WeChat applet decrypts encryptedData error: pad block corrupted solution

I encountered a pad block corrupted error today, and found out from the code that it was an error caused by doFinal() in Cipher .

code:

public static JSONObject getUserInfo(String encryptedData, String sessionKey, String iv) {
    try {
      // 加密秘钥
      byte[] keyByte = Base64.decodeBase64(sessionKey);
      // 偏移量
      byte[] ivByte = Base64.decodeBase64(iv);

      // 如果密钥不足16位，那么就补足.  这个if 中的内容很重要
      int base = 16;
      if (keyByte.length % base != 0) {
        int groups = keyByte.length / base + 1;
        byte[] temp = new byte[groups * base];
        Arrays.fill(temp, (byte) 0);
        System.arraycopy(keyByte, 0, temp, 0, keyByte.length);
        keyByte = temp;
      }
      // 初始化
      Security.addProvider(new BouncyCastleProvider());
      Cipher cipher = Cipher.getInstance("AES/CBC/PKCS7Padding", "BC");
      SecretKeySpec spec = new SecretKeySpec(keyByte, "AES");
      AlgorithmParameters parameters = AlgorithmParameters.getInstance("AES");
      parameters.init(new IvParameterSpec(ivByte));
      cipher.init(Cipher.DECRYPT_MODE, spec, parameters); // 初始化
      // 被加密的数据
      byte[] dataByte = Base64.decodeBase64(encryptedData);
      byte[] resultByte = cipher.doFinal(dataByte);
      if (null != resultByte && resultByte.length > 0) {
        String result = new String(resultByte, StandardCharsets.UTF_8);
        log.info("解析微信加密数据==>{}", result);
        return JSONObject.parseObject(result);
      }
    } catch (BadPaddingException e) {
      log.error("解析微信加密数据失败", e);
      throw Exceptions.fail(WECHAT_SESSION_EXPIRED);
    }
    return null;
  }

mistake:

javax.crypto.BadPaddingException: pad block corrupted
	at org.bouncycastle.jcajce.provider.symmetric.util.BaseBlockCipher$BufferedGenericBlockCipher.doFinal(Unknown Source)
	at org.bouncycastle.jcajce.provider.symmetric.util.BaseBlockCipher.engineDoFinal(Unknown Source)
	at javax.crypto.Cipher.doFinal(Cipher.java:2087)
	at com.saic.ebiz.service.util.AESUtils.getUserInfo(AESUtils.java:62)
	at com.saic.ebiz.service.util.AESUtils.main(AESUtils.java:86)
Exception in thread "main" java.lang.NullPointerException
	at com.saic.ebiz.service.util.AESUtils.main(AESUtils.java:87)
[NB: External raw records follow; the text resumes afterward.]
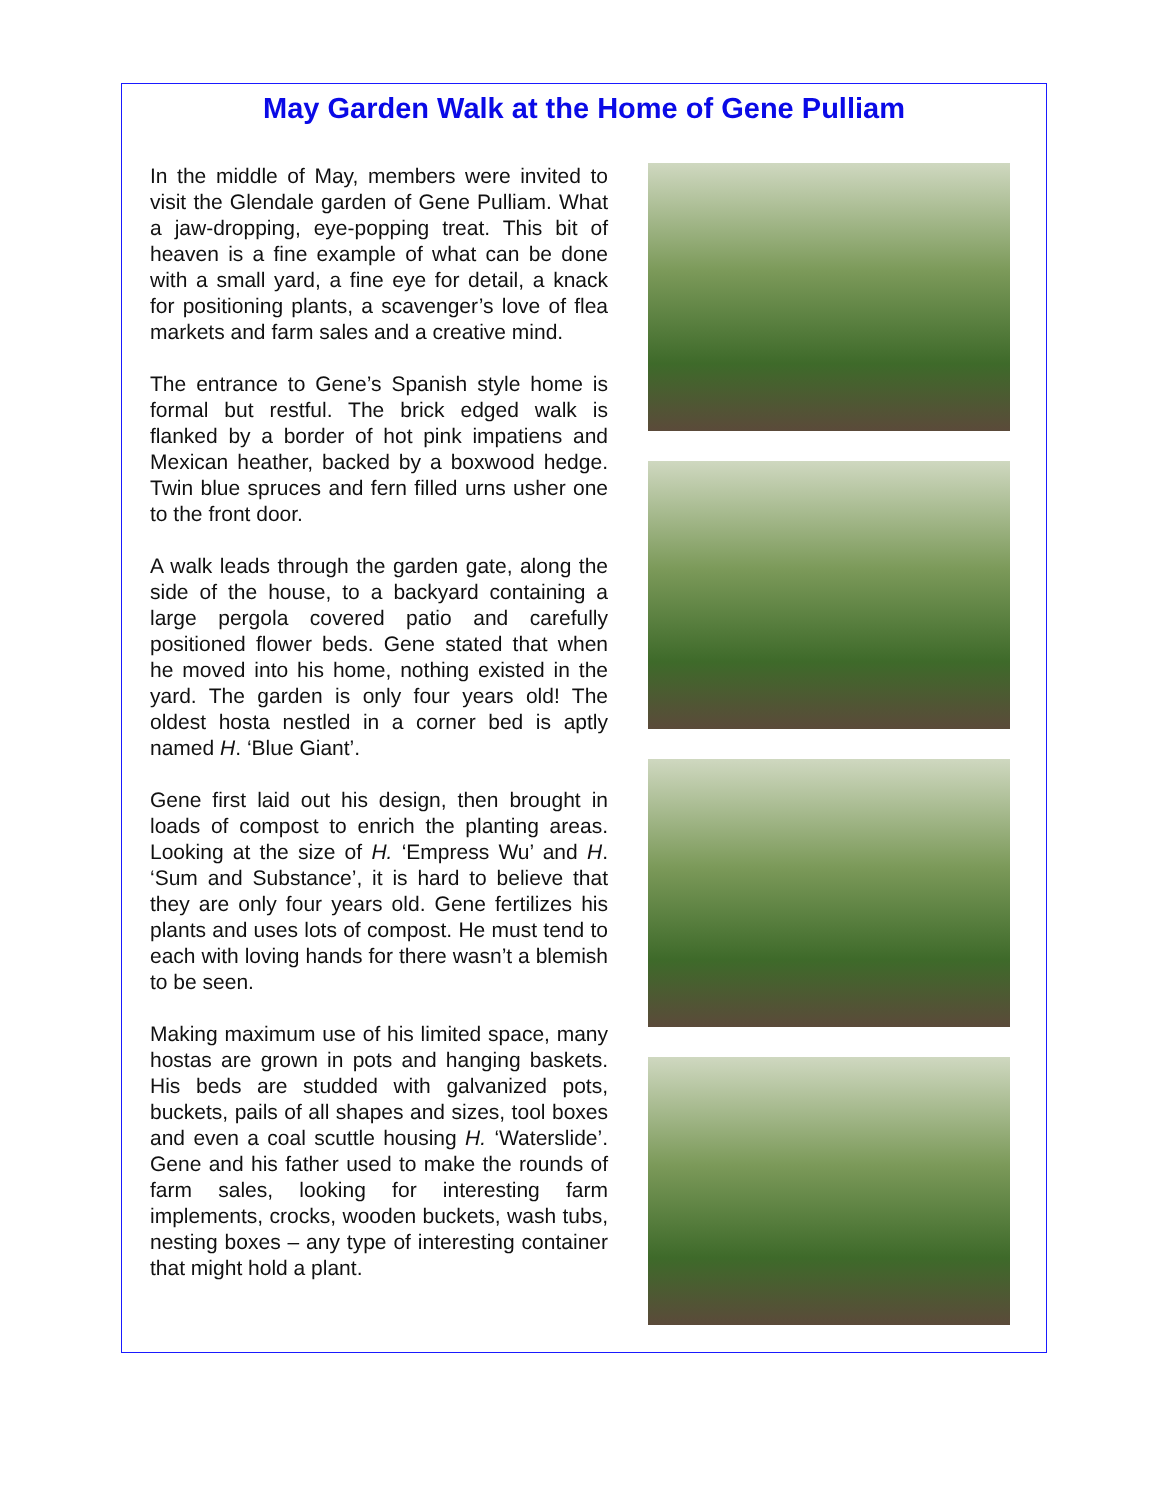May Garden Walk at the Home of Gene Pulliam
In the middle of May, members were invited to visit the Glendale garden of Gene Pulliam. What a jaw-dropping, eye-popping treat. This bit of heaven is a fine example of what can be done with a small yard, a fine eye for detail, a knack for positioning plants, a scavenger’s love of flea markets and farm sales and a creative mind.
The entrance to Gene’s Spanish style home is formal but restful. The brick edged walk is flanked by a border of hot pink impatiens and Mexican heather, backed by a boxwood hedge. Twin blue spruces and fern filled urns usher one to the front door.
A walk leads through the garden gate, along the side of the house, to a backyard containing a large pergola covered patio and carefully positioned flower beds. Gene stated that when he moved into his home, nothing existed in the yard. The garden is only four years old! The oldest hosta nestled in a corner bed is aptly named H. ‘Blue Giant’.
Gene first laid out his design, then brought in loads of compost to enrich the planting areas. Looking at the size of H. ‘Empress Wu’ and H. ‘Sum and Substance’, it is hard to believe that they are only four years old. Gene fertilizes his plants and uses lots of compost. He must tend to each with loving hands for there wasn’t a blemish to be seen.
Making maximum use of his limited space, many hostas are grown in pots and hanging baskets. His beds are studded with galvanized pots, buckets, pails of all shapes and sizes, tool boxes and even a coal scuttle housing H. ‘Waterslide’. Gene and his father used to make the rounds of farm sales, looking for interesting farm implements, crocks, wooden buckets, wash tubs, nesting boxes – any type of interesting container that might hold a plant.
After finding the official WeChat community, I found out that this is a bug of WeChat. It is not clear whether there is a solution now, but we can solve it ourselves.

Reason: wx.login obtains session_key, and sessionKey is the key to decrypt encryptedData, so once our wx.login is obtained after wx.getUserInfo(getphonenumber…), the sessionKey we store is definitely not the key to obtain encryptedData currently.

My solution:

In the first method, the front end ensures that the code obtained by wx.login is before the getUserInfo(getphonenumber…) operation.

The second method can also be the backend. The community also provides another solution Cipher cipher = Cipher.getInstance("AES/CBC/PKCS7Padding", "BC"); remove BC, I haven't tried it yet, because I Solved it with the previous method.